If you can live with, or like, open baffles. We have tried more than a few and something just doesn’t ring true. Reason why my next B200 build is in a box.
dave
Yes, it was more a comment on myself and others that we all like certainty and a recipe for success. I'm certainly like that in audio! I'll bet there are ways that once an "optimal" design was determined that a process could be defined to reproduce it accurately.....and great to hear it doesn't have to be THAT accurate!

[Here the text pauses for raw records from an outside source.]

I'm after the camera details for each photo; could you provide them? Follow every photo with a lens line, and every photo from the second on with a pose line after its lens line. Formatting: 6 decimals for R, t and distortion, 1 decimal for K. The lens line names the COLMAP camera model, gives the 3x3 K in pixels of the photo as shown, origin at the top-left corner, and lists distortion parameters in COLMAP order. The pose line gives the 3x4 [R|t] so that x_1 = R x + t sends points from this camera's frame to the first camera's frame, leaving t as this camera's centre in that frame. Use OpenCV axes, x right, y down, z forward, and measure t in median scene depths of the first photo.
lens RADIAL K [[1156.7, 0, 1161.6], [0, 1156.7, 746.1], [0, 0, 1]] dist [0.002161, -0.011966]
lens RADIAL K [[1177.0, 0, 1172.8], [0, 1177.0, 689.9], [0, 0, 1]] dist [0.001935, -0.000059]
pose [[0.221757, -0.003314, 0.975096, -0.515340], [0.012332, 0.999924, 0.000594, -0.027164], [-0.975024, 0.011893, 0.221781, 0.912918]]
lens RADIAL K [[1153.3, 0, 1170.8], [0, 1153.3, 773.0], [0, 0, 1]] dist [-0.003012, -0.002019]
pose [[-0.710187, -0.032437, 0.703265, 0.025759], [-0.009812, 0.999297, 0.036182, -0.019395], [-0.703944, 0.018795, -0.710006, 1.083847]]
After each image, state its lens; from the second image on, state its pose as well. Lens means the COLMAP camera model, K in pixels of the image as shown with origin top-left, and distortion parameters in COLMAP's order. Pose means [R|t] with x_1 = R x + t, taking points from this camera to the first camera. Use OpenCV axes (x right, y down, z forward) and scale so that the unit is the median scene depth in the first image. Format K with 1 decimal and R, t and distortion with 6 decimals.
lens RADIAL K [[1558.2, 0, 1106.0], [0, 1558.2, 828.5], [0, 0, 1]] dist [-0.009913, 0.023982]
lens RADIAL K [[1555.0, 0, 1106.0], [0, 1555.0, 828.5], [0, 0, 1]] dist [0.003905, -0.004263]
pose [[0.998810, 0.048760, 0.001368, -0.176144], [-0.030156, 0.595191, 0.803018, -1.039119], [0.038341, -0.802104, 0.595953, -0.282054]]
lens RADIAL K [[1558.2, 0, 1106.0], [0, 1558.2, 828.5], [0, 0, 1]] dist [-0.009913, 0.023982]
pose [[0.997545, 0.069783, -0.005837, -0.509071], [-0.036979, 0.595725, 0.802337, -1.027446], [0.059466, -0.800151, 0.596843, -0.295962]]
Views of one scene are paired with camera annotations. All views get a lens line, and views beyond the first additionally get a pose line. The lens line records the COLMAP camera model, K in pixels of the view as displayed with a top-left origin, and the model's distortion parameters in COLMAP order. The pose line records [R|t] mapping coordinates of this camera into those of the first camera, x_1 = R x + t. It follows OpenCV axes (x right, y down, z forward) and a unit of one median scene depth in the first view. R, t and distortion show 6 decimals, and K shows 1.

I am faced with similar design issues with some Visaton B200s i want to put in a box. <snip>
I guess all it takes is to measure the impedance curve of the aperiodic system and tweak the impedance peak shape until it matches the desired Q of the speaker system by varying the stuffing of the box and the "leak". The SAL (and the Visaton B200) both have a Qts of around 0.75, so very close to but slightly higher than the "optimum damping" of Q = 0.707. If I understand things correctly, this means that it would be best to get as much damping as possible from the aperiodic box in order to not raise the system Q much higher than the Qtc of the driver. I'd like to stay at Q < 0.8 or so to avoid peaking in the bass response.
This sounds like I should give it a go. It's easy to make and tweak, and even newbies would be able to build this. Just give me a pair of SAL drivers and a week of holidays and I will be all over it!